Alzheimer disease (AD) is a neurodegenerative disorder characterized by progressive cognitive decline, with impairment in multiple cognitive domains including memory, executive function, and language.The most common form of dementia, AD accounts for between 60% and 80% of total dementia cases worldwide.
Alzheimer’s disease is the sixth leading cause of death among older adults. The exact causes of AD are still unknown, but the main reason for this dementia may be the presence of two big molecules in the brain called “tau” and “amyloid proteins”. The aggregation of amyloid-β peptide (Aβ) has been implicated as a contributor to the formation of neuritic plaques, which are pathological hallmarks of Alzheimer’s disease (AD).
As therapeutics for AD, a suggested strategy uses metal-based complexes to reduce the toxicity of amyloid beta (Aβ), which can be hydrolyzed using a crystal structure called tetra-N methylated cyclam (TMC). (Hydrolysis is the process that uses water molecules to split other molecules apart.) The TMC structure uses external water to effectively break the binding of amyloid-beta protein.

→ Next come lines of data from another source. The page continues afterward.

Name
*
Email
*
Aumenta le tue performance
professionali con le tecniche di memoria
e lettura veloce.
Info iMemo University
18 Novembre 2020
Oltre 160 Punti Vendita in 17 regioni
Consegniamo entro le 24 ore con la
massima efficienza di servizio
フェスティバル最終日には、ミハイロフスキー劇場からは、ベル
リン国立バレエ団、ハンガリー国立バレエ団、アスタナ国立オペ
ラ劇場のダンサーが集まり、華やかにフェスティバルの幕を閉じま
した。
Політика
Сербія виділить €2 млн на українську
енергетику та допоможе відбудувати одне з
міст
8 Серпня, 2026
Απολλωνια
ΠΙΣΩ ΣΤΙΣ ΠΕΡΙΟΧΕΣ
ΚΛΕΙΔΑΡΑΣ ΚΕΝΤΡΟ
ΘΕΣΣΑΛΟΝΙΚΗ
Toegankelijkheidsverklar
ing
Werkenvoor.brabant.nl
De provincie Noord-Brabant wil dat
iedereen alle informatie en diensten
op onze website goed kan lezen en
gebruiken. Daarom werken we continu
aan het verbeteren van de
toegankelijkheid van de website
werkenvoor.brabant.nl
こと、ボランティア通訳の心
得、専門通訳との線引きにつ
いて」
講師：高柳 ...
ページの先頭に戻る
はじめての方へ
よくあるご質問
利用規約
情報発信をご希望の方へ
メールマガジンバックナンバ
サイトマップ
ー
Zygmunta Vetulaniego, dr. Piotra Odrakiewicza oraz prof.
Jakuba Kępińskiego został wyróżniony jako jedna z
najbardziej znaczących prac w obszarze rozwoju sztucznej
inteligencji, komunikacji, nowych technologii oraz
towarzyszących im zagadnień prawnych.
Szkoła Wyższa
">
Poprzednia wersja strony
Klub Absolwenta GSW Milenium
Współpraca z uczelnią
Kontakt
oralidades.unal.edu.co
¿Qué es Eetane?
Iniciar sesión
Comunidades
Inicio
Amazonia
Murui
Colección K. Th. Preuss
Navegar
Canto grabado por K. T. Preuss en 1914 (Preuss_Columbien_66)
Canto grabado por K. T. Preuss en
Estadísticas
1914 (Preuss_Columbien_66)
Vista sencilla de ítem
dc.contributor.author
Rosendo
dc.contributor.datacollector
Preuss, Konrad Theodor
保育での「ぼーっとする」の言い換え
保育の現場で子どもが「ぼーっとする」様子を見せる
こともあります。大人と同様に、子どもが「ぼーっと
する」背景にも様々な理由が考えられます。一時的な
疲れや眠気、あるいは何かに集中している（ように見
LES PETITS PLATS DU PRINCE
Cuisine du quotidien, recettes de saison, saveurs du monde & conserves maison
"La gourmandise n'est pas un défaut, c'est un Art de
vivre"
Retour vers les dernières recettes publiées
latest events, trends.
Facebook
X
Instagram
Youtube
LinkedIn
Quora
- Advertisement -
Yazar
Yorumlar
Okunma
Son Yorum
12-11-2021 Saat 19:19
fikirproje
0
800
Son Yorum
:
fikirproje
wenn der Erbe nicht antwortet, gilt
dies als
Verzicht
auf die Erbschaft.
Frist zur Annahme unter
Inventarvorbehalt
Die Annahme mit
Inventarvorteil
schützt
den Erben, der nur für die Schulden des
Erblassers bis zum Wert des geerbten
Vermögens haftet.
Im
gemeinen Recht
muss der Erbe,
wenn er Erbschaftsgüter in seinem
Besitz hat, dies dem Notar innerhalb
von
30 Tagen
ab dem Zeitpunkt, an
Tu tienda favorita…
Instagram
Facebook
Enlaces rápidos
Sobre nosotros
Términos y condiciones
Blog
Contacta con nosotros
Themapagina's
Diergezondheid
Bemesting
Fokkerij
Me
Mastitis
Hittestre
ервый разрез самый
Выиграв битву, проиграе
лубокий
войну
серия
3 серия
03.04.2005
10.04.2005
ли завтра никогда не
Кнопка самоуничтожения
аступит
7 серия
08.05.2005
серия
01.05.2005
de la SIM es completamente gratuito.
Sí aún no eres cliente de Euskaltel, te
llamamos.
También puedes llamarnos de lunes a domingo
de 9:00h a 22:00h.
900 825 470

According to the study, the following four metals (cobalt, nickel, copper and zinc) were placed at the center of the TMC structure. The cobalt-based metal complex (Co (II)(TMC)) had the potential to penetrate the blood brain barrier, and hydrolysis activity for non-amyloid protein was low. When the double-layered cobalt was added to the center, the hydrolysis activity for amyloid-beta protein was at its highest.
“This material has a high therapeutic potential in the treatment of Alzheimer’s disease as it can penetrate the brain-vascular barrier and directly interact with the amyloid-beta protein in the brain,” says Professor Lim, who led the research team.
It’s now important for us to build on and replicate these findings in larger studies to reach an effective treatment for Alzheimer’s disease.